Beantworte anhand des Textes zur Meldepflicht diese drei Fragen:
(a) Wie viele Monate vor Eintritt der Arbeitslosigkeit musste sich der Kläger nach seinem eigenen Wissen bei der Arbeitsagentur melden?
(b) Welche BSG-Entscheidung wird für die Pflicht zur sorgfältigen Prüfung der Rechtslage angeführt?
(c) An welchem Tag hätte sich der Kläger laut Feststellung des Senats arbeitslos melden müssen?

◆ **Text zur Prüfung**:
------

Aus den zitierten Urteilen folgt weiter, dass es auf die Kenntnis des Betroffenen von seiner Meldepflicht ankommt. Die gegenteilige Ansicht der Beklagten wird vom BSG nicht geteilt. Auch insoweit schließt sich der erkennende Senat der Rechtsprechung des BSG an. Übertragen auf den vorliegenden Fall ist daher zunächst festzustellen, wann der Kläger Kenntnis von seiner Meldepflicht hatte. Der Senat geht aufgrund der eigenen Angaben des Klägers davon aus, dass dieser wusste, dass er sich 3 Monate vor Eintritt der Arbeitslosigkeit bei der Arbeitsagentur arbeitslos melden musste. Er hat bei seiner Befragung durch den Senat sogar bekundet, dass er diese Regelung für sinnvoll und angebracht hält. Diese Kenntnis hatte er auch bereits vor dem 01.04.2004, wie er selbst angibt. Lediglich durch ein Informationsblatt der Beklagten sei er davon abgehalten worden, sich "pünktlich" zu melden. Durch die Formulierung in dem Informationsblatt, das bei befristeten Arbeitsverhältnissen die Meldung frühestens 3 Monate vor Eintritt der Arbeitslosigkeit zu erfolgen habe, habe er geschlossen, dass eine Meldung irgendwann nach dem 31.03.2004 noch rechtzeitig sei. Diese Auffassung kann der Senat nicht teilen. Jemand der - wie der Kläger - die Meldepflicht kennt, muss die Rechtslage sorgfältig prüfen (vgl. BSG vom 25.05.2005 - B 11a/11 AL 81/04 R - unter Randnr. 19). Wer weiß, dass er sich 3 Monate vor Eintritt der Arbeitslosigkeit bei der Arbeitsagentur melden muss und auch gelesen hat, dass diese Meldung bei befristeten Arbeitsverhältnissen frühestens 3 Monate vorher geschehen soll, der macht es sich zu einfach, wenn er dann meint, nun könne er die erforderliche Meldung notfalls bis zum letzten Tag des befristeten Arbeitsverhältnisses zurückstellen. Der Senat stellt somit aufgrund der eigenen Angaben des Klägers fest, dass er sich eigentlich am 31.03.2004 hätte arbeitslos melden müssen. Insoweit trifft den Kläger ein subjektiver Fahrlässigkeitsvorwurf im Sinne der zitierten BSG-Rechtsprechung, dass er das ihm bekannte Informationsblatt der Beklagten nicht hinterfragt hat.

------

◆ **Vorliegende Zeilen**:
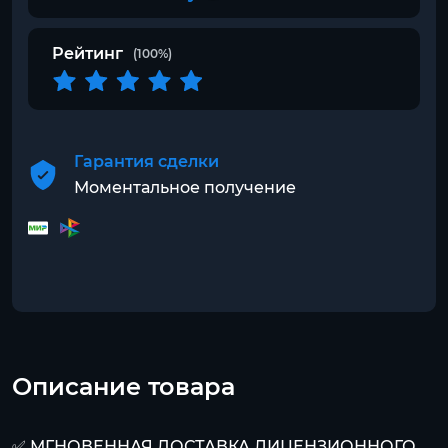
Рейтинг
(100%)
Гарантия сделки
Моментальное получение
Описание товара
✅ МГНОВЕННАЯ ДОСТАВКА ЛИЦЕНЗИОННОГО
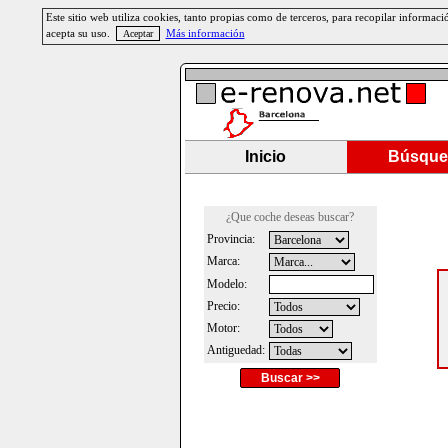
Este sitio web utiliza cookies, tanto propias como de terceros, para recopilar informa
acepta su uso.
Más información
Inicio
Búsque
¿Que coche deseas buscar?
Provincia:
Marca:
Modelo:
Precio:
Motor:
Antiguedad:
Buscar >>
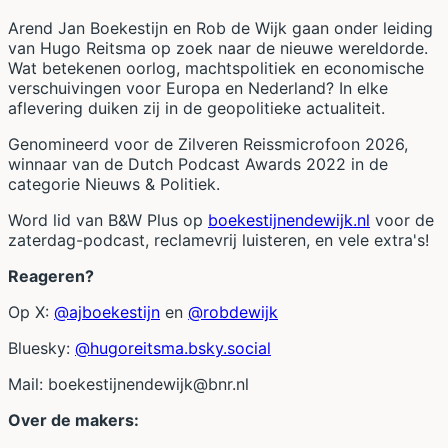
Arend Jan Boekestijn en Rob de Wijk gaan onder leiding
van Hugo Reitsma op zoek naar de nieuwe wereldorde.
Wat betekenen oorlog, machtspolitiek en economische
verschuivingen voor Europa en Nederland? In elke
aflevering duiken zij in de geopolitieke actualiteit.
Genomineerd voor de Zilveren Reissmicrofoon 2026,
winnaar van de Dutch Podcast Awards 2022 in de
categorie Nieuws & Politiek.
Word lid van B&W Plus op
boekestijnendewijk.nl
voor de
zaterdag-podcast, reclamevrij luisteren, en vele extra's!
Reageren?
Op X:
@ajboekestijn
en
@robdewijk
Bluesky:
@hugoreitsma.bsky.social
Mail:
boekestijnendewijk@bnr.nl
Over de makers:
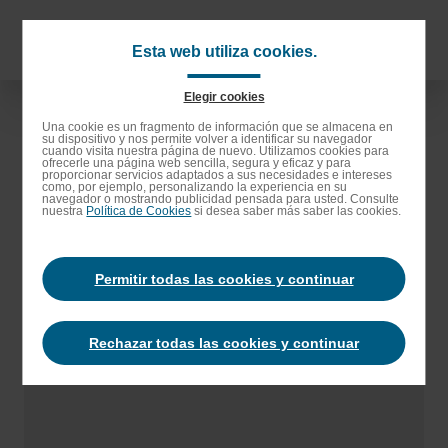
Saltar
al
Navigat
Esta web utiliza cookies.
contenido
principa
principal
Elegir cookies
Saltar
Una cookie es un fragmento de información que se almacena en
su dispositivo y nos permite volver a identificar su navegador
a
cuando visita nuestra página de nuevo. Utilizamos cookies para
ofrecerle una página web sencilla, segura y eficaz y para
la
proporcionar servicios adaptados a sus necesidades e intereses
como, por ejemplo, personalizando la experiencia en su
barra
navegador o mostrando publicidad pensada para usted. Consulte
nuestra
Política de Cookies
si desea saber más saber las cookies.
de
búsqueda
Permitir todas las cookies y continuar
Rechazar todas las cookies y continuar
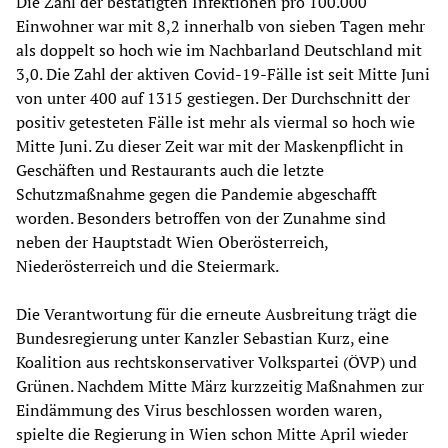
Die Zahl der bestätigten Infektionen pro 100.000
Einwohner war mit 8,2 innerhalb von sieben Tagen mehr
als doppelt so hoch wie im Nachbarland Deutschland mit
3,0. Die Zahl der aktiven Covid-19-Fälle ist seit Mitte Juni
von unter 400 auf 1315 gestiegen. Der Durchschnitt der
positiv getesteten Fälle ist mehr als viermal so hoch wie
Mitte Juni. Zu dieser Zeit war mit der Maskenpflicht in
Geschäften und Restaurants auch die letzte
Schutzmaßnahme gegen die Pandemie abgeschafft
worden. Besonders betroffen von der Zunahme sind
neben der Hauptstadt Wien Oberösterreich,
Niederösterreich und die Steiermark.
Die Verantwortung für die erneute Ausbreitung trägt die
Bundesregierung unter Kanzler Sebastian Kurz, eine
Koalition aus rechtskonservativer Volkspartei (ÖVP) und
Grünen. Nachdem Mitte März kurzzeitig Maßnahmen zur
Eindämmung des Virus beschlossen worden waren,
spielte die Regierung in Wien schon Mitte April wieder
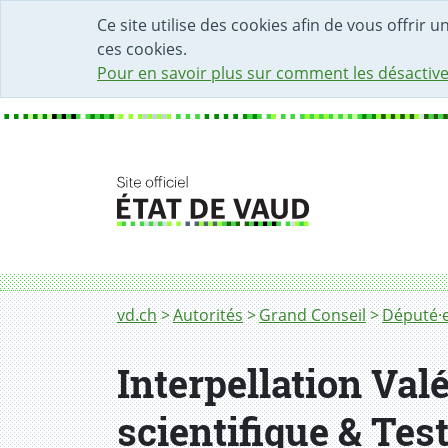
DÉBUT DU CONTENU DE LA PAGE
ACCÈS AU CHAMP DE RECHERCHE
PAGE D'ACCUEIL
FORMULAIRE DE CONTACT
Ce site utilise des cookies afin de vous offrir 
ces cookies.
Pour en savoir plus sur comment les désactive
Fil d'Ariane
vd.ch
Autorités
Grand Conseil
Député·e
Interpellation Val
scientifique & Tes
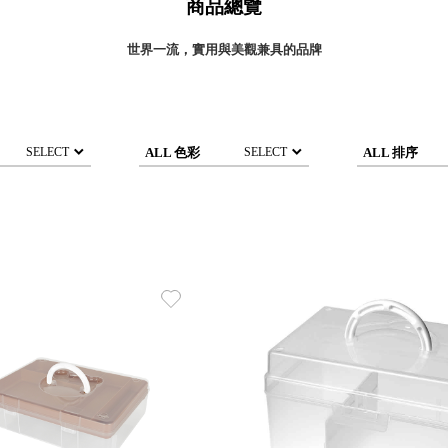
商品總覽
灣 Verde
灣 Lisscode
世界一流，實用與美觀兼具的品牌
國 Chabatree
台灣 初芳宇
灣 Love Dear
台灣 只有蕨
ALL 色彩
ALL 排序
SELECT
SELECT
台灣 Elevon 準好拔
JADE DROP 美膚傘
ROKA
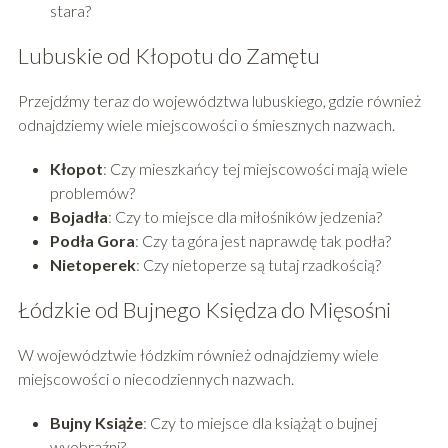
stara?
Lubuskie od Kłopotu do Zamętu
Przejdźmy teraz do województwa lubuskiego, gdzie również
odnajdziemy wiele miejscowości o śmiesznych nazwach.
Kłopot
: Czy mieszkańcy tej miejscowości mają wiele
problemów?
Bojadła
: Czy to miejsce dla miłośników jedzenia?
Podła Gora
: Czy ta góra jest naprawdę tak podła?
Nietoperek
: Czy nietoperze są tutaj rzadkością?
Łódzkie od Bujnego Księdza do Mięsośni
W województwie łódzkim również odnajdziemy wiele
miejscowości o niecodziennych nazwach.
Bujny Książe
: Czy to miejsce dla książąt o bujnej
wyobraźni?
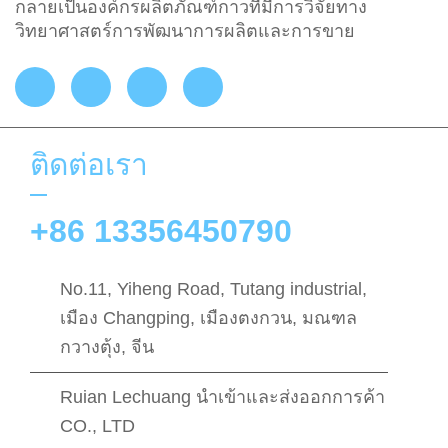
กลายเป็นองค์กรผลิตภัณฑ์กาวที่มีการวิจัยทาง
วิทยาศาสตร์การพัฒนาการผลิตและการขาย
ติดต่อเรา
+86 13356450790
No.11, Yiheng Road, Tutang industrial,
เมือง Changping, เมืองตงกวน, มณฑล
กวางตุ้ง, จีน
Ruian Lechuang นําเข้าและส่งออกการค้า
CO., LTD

------

◆ **Antwortbereich**:
(a) 3 Monate vor Eintritt der Arbeitslosigkeit.
(b) BSG vom 25.05.2005 - B 11a/11 AL 81/04 R - unter Randnr. 19.
(c) Am 31.03.2004.